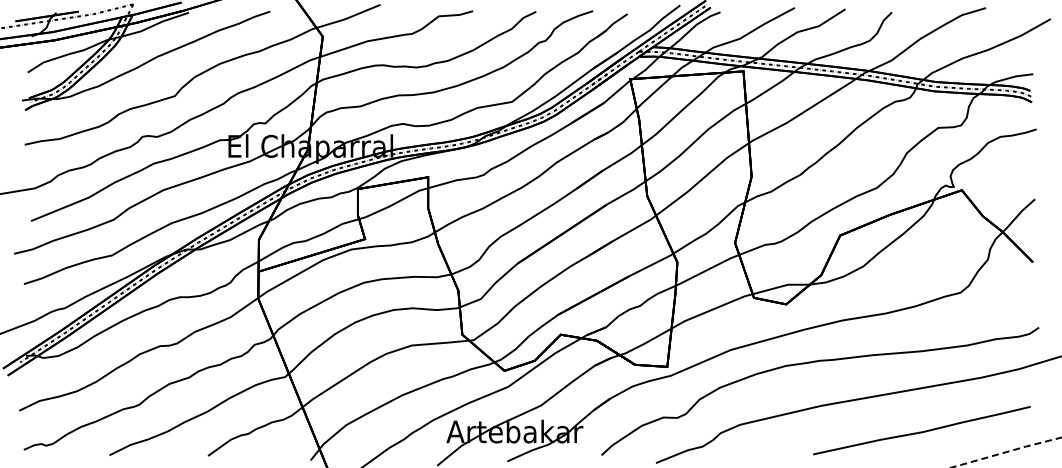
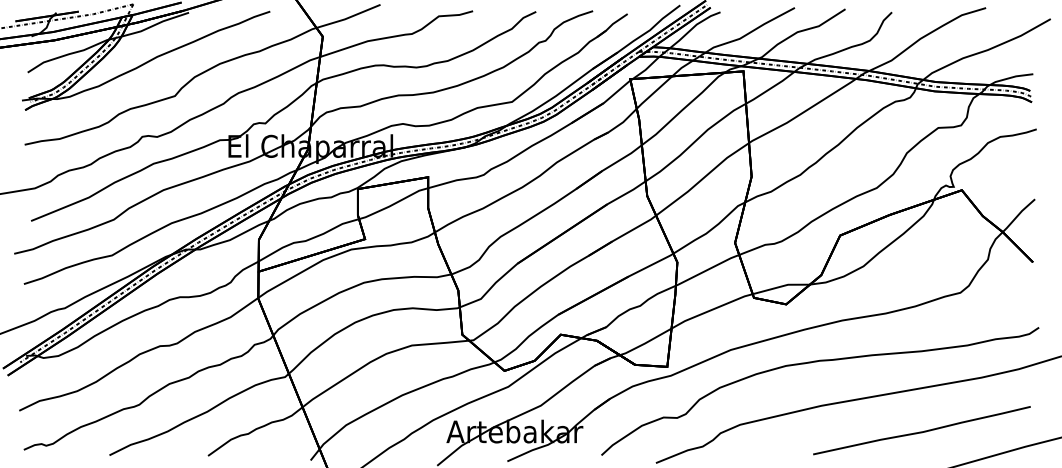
line at (1007, 451): dashed -> solid
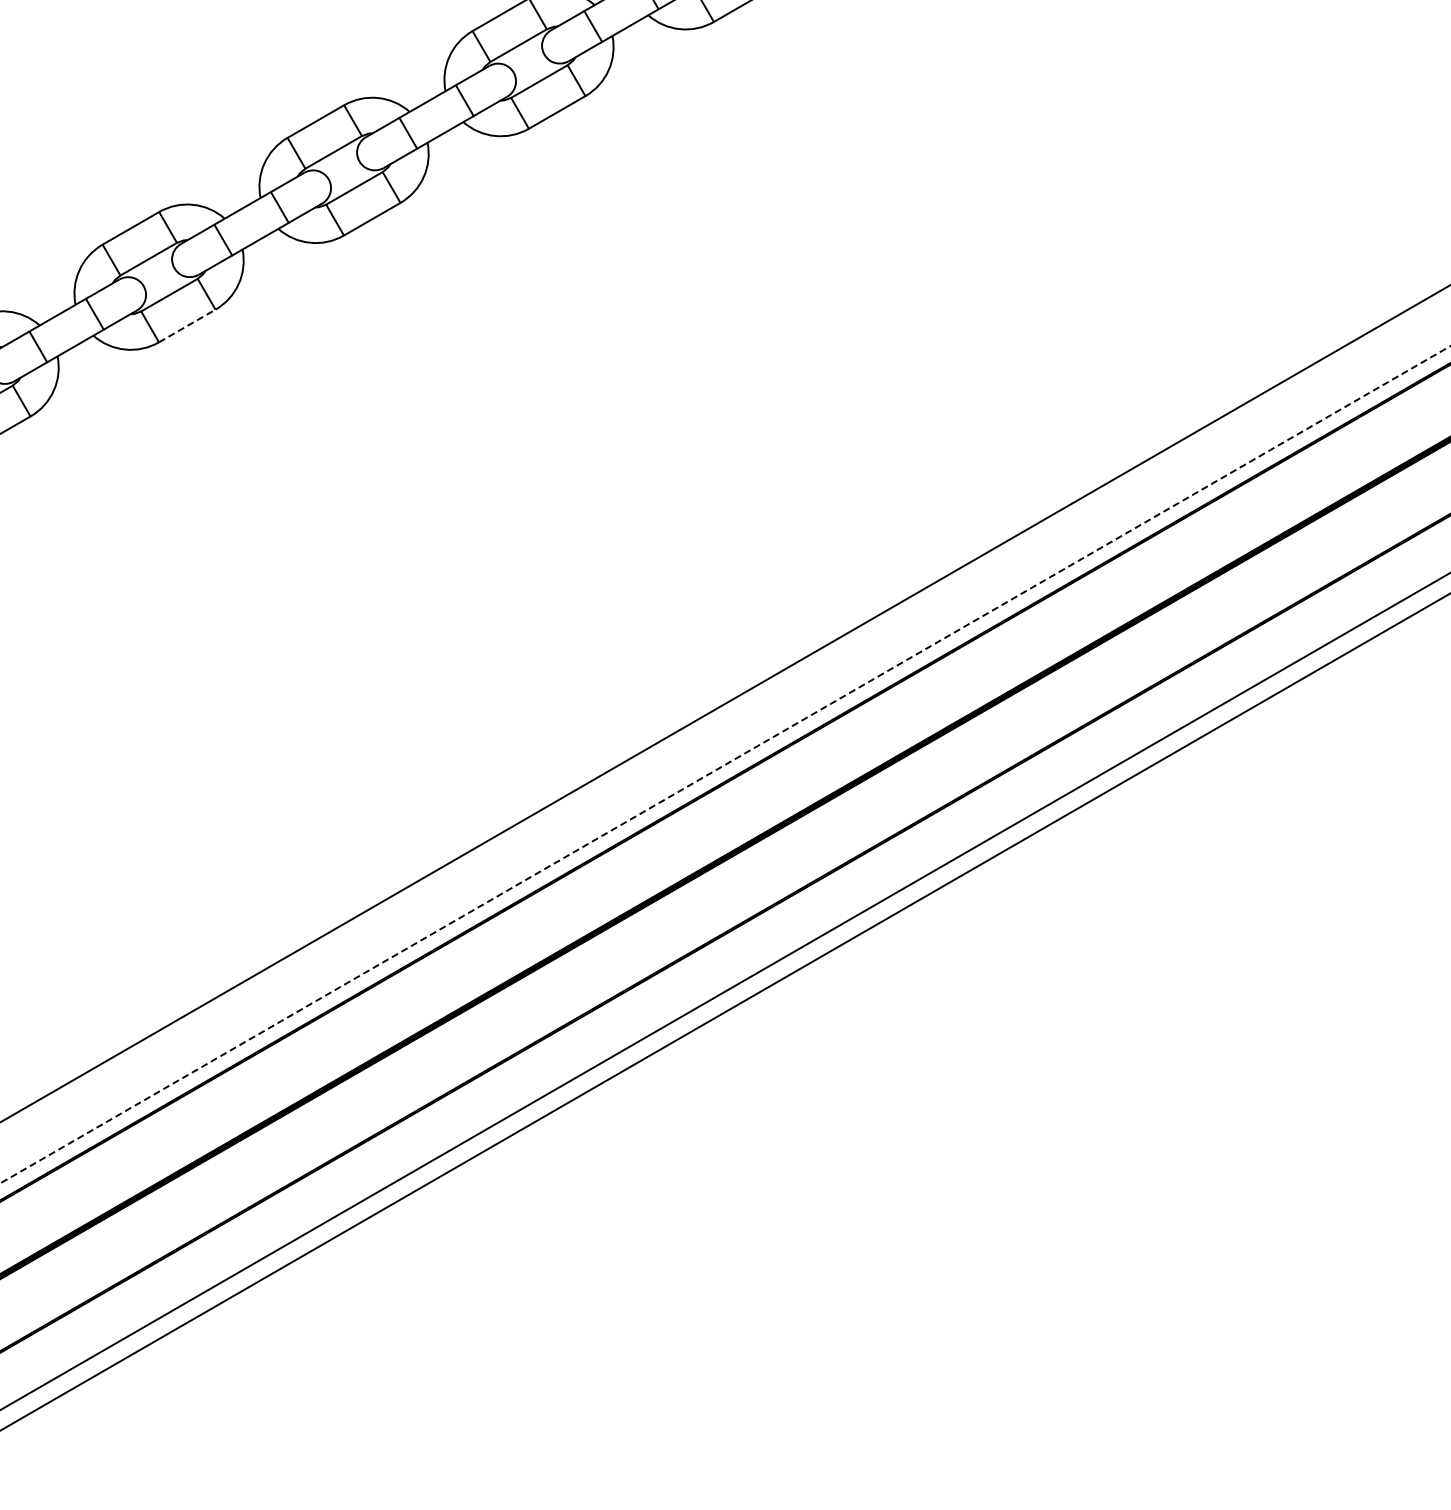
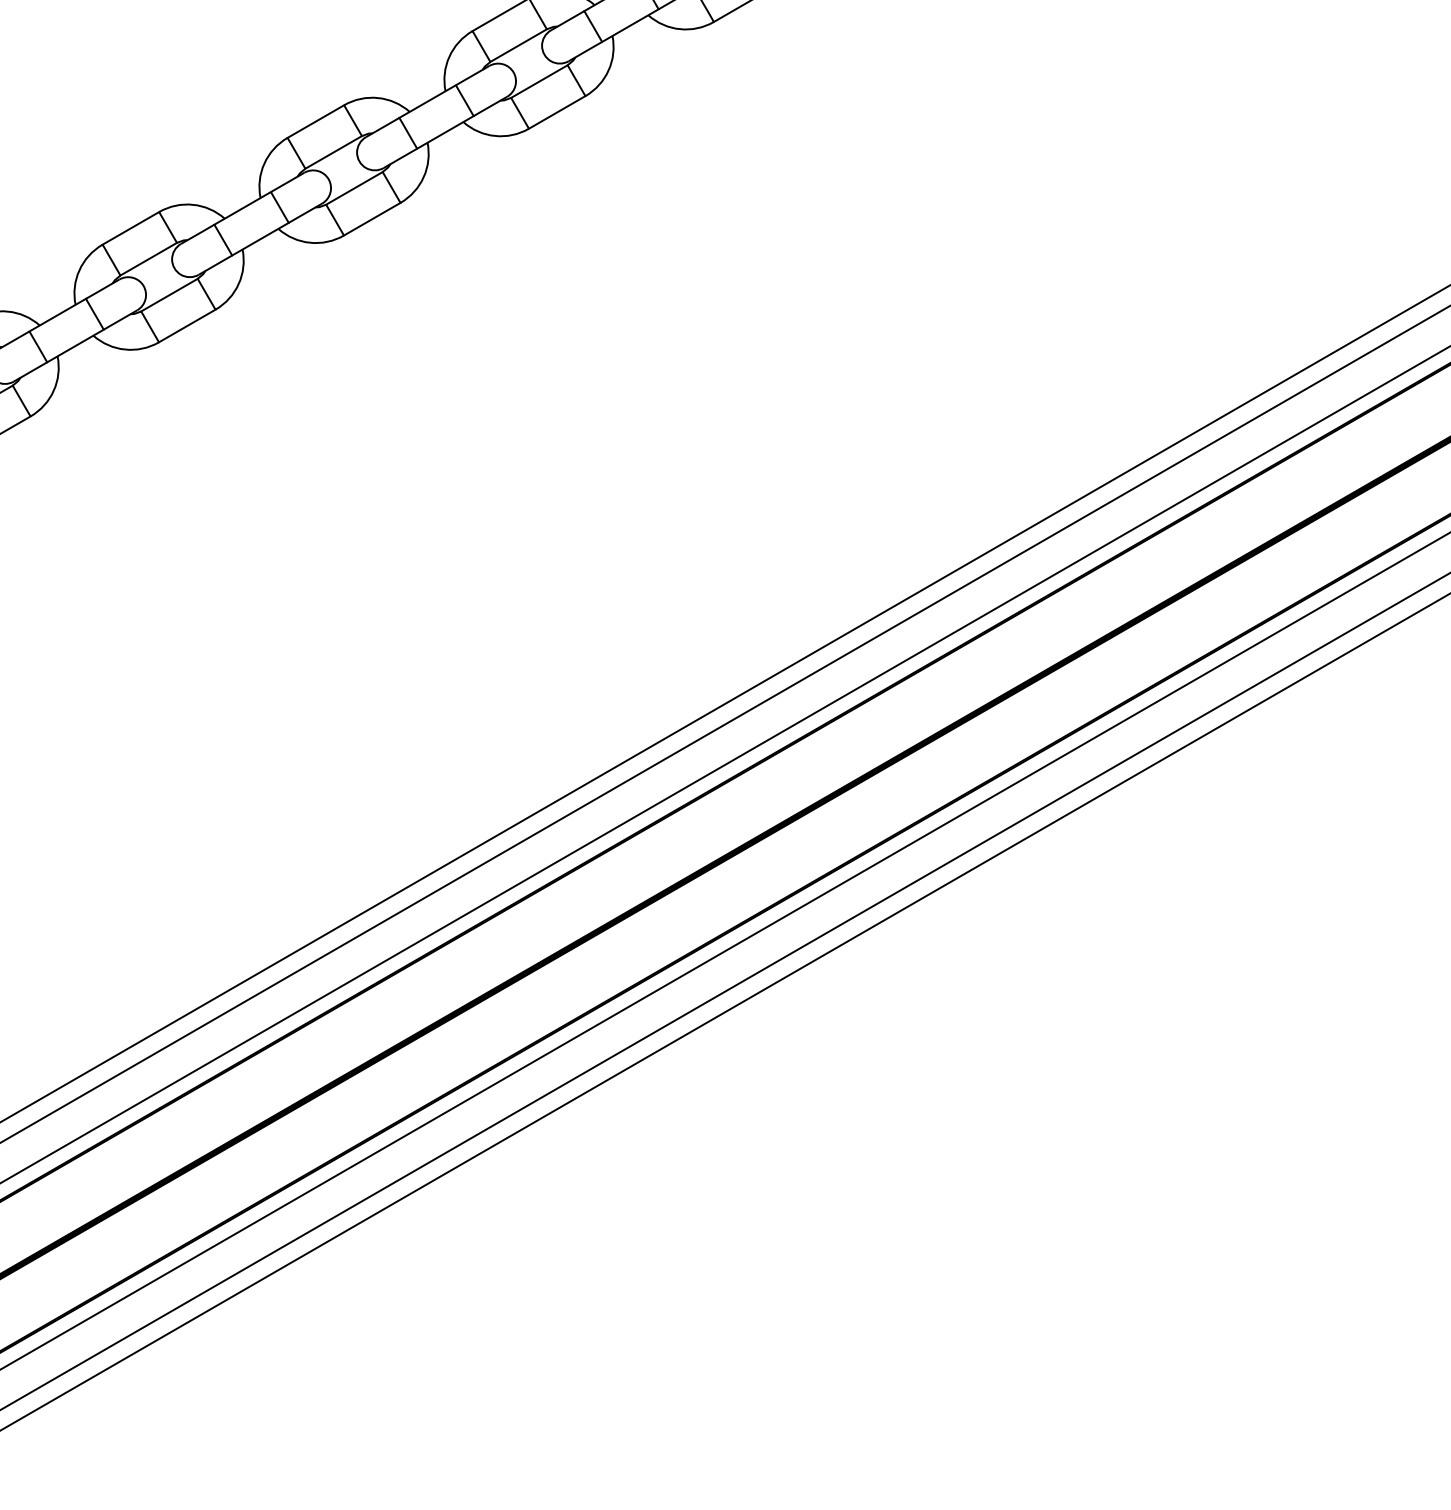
line at (187, 326): dashed -> solid
line at (724, 724): none -> present
line at (725, 764): dashed -> solid
line at (724, 951): none -> present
◆ ◆ ◆ ◆ ◆ ◆ ◆
Required work: Copy the lines exactly, beginning with the one that contains "line at (187, 326): dashed -> solid" and continuing through the last line.

The output:
line at (187, 326): dashed -> solid
line at (724, 724): none -> present
line at (725, 764): dashed -> solid
line at (724, 951): none -> present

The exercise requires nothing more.